The first significant challenge to the ossification of the democratic impulse took place in Latin America, where in the first decade of the new century, the disenchantment with neoliberalism, the emergence of innovative populist political parties and movements, and the mobilization of civil society all combined to open up new avenues for popular intervention in the political process in Venezuela, Ecuador, and Bolivia.

The Arab Revolution extends this challenge to the democratic imagination to create institutions that will promote greater direct intervention by citizens, sustain popular participation in decision-making, block the subversion of the electoral process by elite interests and money politics, and reestablish the primordial link between liberty, fraternity, and equality that has animated all great democratic upheavals since the French Revolution.

The Arab Revolution has two things going for it in meeting this challenge of liberating the democratic imagination.
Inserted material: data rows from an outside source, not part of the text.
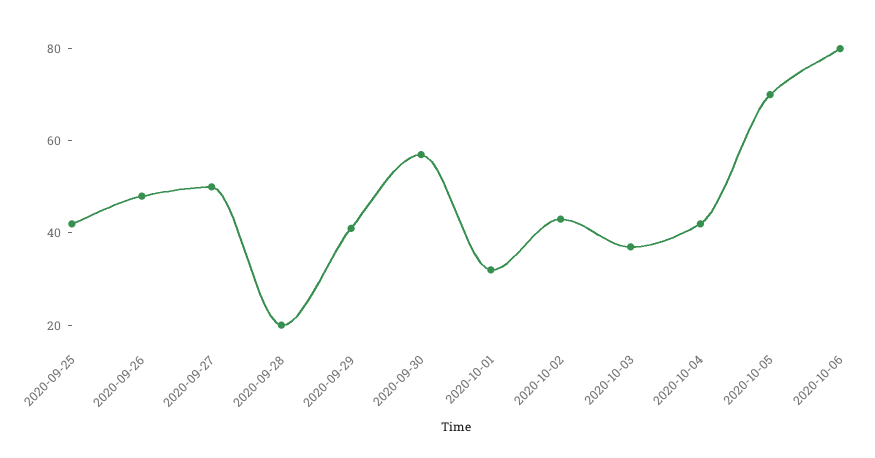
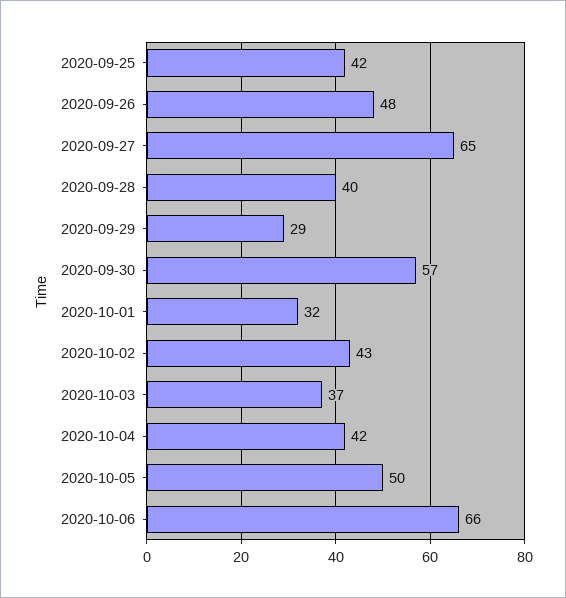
  {
    "2020-09-25": 42,
    "2020-09-26": 48,
-   "2020-09-27": 50,
+   "2020-09-27": 65,
-   "2020-09-28": 20,
+   "2020-09-28": 40,
-   "2020-09-29": 40,
+   "2020-09-29": 29,
    "2020-09-30": 57,
    "2020-10-01": 32,
    "2020-10-02": 43,
    "2020-10-03": 37,
    "2020-10-04": 42,
-   "2020-10-05": 70,
+   "2020-10-05": 50,
-   "2020-10-06": 80
+   "2020-10-06": 66
  }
First, the youth who spearheaded it are less bound to respect the prescriptions of traditional representative democracy and likely to be more innovative in entertaining the possibilities offered by information technology in elaborating new, more direct forms of representation, much like they used information technology to subvert the traditional mechanisms of repression and mobilize the crowds that overthrew the repressive dictatorships.

Second, neoliberal pro-market reforms are in severe disrepute, which was not the case in the 1980s and 1990s. The liberalization of capital flows has provoked several crises, including the current global downturn, while trade liberalization has resulted in the displacement of local agricultural producers and local manufacturers by foreign imports. More than at any other time since the Reagan-Thatcher neoliberal revolution in the 1980s, radical free market solutions lack credibility. Owing to the lack of alternative frameworks, however, neoliberal policies remain the default mode among economists and technocrats.

The revolutionary democrats of the Arab world have an opportunity to bring about the next stage in the global democratic revolution. Will they accept the challenge, or will they withdraw back to private life, as some have indicated, leaving older generations of politicians to come to center-stage with their tired, archaic western models of representative democracy?

- Walden Bello, Senior analyst at Philippine think-tank Focus on the Global South, TNI fellow and Akbayan representative in the Filipino Congress.